The other night, I received a text I wasn’t ready for. Someone accused me of trying to run a long con on them, romantically. She inferred from my full transparency and lack of desire for anything serious that I was using her as an emotional dumping ground. I thought briefly about how to respond. I knew how I would’ve responded in the past. I would’ve spit insensitive and clumsily-worded napalm into the text machine, and out would’ve popped an outrage tsunami. Don’t be louder, be better, I thought.

Instead, I paused … and in the quiet, I saw her. I felt her. I didn’t read her words — I listened. I called her assessment fair, and said I was able to see her perspective. I told her I respected her feelings and appreciated her candor. And that tiny text — I said almost nothing else — diffused the bomb that was ticking. And then we made plans to see each other again.
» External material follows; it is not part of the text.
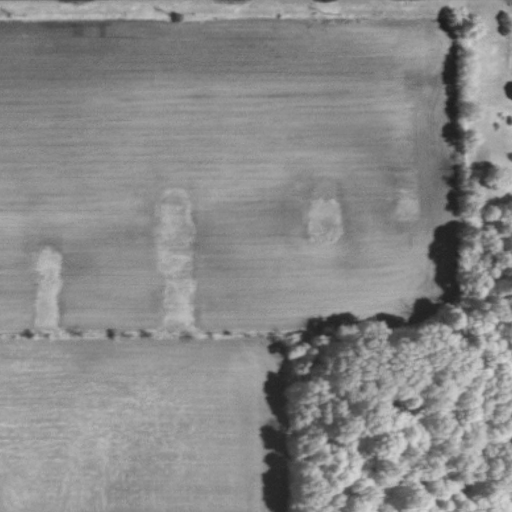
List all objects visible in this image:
building: (508, 90)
I didn’t defend myself. I didn’t try to clarify anything. I didn’t try to get her to understand me. Nobody wants to understand me. They want to feel understood. Understanding takes quiet. Quiet takes effort. And even with effort, the quiet won’t always come. I know it doesn’t always for me.

I briefly wish I knew about silence earlier in my life, when I was all bluster and broadcast, and then I recognize this desire as my mind fixating on a memory that no longer serves me, and I throw it gently back into the sea. It settles in the din back below the surface, sinks and passes. And, again, all is quiet.